Went to an Apple Retail Store, and bought the cable that I have waited a very long time for.
After over a year with a Thunderbolt-enabled MacBook Air, and the only FireWire options being 1) Target Disk Mode to another Mac or 2) A $999 Thunderbolt Hub Display… Apple finally started stocking the cable.
Considering the Thunderbolt to SATA adapters are $99 (and up), and massive in size, FireWire 800 hard disks are still a good option for MacBook Air owners on the go, especially those who don’t have USB 3.0 (which is everyone except the newest of Mac buyers). Plus, many are reporting USB 3.0 issues with hard drives, something that is probably a mix of firmware and early-gen USB 3.0 chipsets showing their early adopter issues.
I’ll take FireWire 800 for $29 over all that any day. An Ivy Bridge MacBook Air is only 10-15% more powerful, and it would cost a few hundred to upgrade.
The cable wasn’t easy to find. I went to the Apple Store’s Mac accessory section, and found the Gigabit Ethernet Thunderbolt adapter quickly. No luck on the FireWire adapter. The store was packed, and it took flagging down multiple people to get some help.
The cable, of course, wasn’t on the store floor. Apple doesn’t seem to have a lot of pride in selling this thing. First thing I noticed when I got the cable, was that the adapter doesn’t have the FireWire logo on it. Only the Thunderbolt logo. Considering Apple created FireWire, I expected to at least see the FireWire logo on the FireWire end of the cable.
I’ll have benchmarks and more later this week, busy right now so I can’t do it immediately. Also, my Seagate FreeAgent GoFlex FW800 adapter cable was one of the early revisions, which overheats. Seagate is sending me a replacement at no charge, but if your FW800 GoFlex adapter cable is hot to the touch, make sure you get yours swapped out before the warranty expires too.

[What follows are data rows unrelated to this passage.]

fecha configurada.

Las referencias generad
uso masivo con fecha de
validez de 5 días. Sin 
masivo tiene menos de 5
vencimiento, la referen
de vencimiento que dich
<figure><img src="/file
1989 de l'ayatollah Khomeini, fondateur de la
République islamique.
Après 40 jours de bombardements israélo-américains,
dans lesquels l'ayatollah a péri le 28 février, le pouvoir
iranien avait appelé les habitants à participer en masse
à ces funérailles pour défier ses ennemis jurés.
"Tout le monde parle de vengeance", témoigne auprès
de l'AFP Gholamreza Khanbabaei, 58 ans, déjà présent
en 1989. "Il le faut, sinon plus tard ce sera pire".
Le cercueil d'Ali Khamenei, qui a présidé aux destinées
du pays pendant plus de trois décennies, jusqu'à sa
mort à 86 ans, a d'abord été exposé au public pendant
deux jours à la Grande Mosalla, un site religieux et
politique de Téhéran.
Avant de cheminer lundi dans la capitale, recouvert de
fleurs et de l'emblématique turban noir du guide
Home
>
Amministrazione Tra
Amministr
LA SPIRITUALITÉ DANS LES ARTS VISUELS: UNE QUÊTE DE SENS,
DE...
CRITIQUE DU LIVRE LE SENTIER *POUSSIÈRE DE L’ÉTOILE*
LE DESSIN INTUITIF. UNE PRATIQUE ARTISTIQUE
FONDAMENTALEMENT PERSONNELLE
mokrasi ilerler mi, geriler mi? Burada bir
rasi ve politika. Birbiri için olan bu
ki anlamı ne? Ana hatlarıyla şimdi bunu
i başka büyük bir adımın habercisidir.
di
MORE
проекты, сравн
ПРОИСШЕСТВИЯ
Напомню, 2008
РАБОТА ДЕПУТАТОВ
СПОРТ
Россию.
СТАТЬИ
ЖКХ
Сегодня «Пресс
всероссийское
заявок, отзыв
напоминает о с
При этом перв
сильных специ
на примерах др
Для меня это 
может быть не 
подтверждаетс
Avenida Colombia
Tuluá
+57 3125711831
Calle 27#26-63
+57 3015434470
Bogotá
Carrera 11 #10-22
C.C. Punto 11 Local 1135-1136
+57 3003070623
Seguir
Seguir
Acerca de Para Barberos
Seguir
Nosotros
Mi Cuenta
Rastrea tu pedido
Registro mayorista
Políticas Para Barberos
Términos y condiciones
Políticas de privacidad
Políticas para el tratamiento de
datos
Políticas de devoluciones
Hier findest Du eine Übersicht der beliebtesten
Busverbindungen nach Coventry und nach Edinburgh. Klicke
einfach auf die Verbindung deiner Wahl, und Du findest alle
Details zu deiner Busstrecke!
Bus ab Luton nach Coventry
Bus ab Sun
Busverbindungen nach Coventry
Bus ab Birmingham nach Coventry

But in testing thus far, it works, acts, and flies just like a built-in FireWire 800 port. The only difference that I can find, is that Target Disk Mode will not work over the FireWire 800 end of things. You can, however, connect to a Mac with built-in FireWire that is running in Target Disk Mode.
Also, it works with the Mac mini. That means you can now have two FireWire 800 ports on the mini. That opens the potential for some potent, cheap RAID-0 options, with one drive on each FireWire port, deployed on a software RAID-0. 6 TB of FireWire storage fun.
The biggest (and only real, major) downside to this cable, is the lack of a Thunderbolt relay port. I’m starting to see this problem pop up on a lot of mobile gear. It’s great that the Retina MacBook Pro has two Thunderbolt ports… but it’s the only Mac that does. What if I want to backup my Thunderbolt Seagate portable hard drive to a 3 TB FireWire 800 hard drive? Can’t do it on my MacBook Air, my only option is to downgrade the backup drive to USB 2.0.
Why? Neither the Seagate Thunderbolt portable adapter, nor Apple’s FireWire adapter, have a passthrough port. Desktop gear, like Apple’s Thunderbolt Display, and Seagate’s Desktop (3.5-inch SATA) Thunderbolt adapter, do have the relay ports.
In all, I’m satisfied with the cable. I just wish it would have been available the same day my MacBook Air was when it shipped. I would have paid $99 back then, I thank Apple for not charging the highway robbery prices they could have, for the adapter today.
P.S. I don’t have any PC Thunderbolt gear to test with, so I don’t know if it will run on a PC with Thunderbolt. I suspect it boils down to what FireWire chipset Apple used, and if they used a custom one that would not enumerate with the default drivers. That said, if your PC has Thunderbolt, it probably has USB 3.0 to begin with.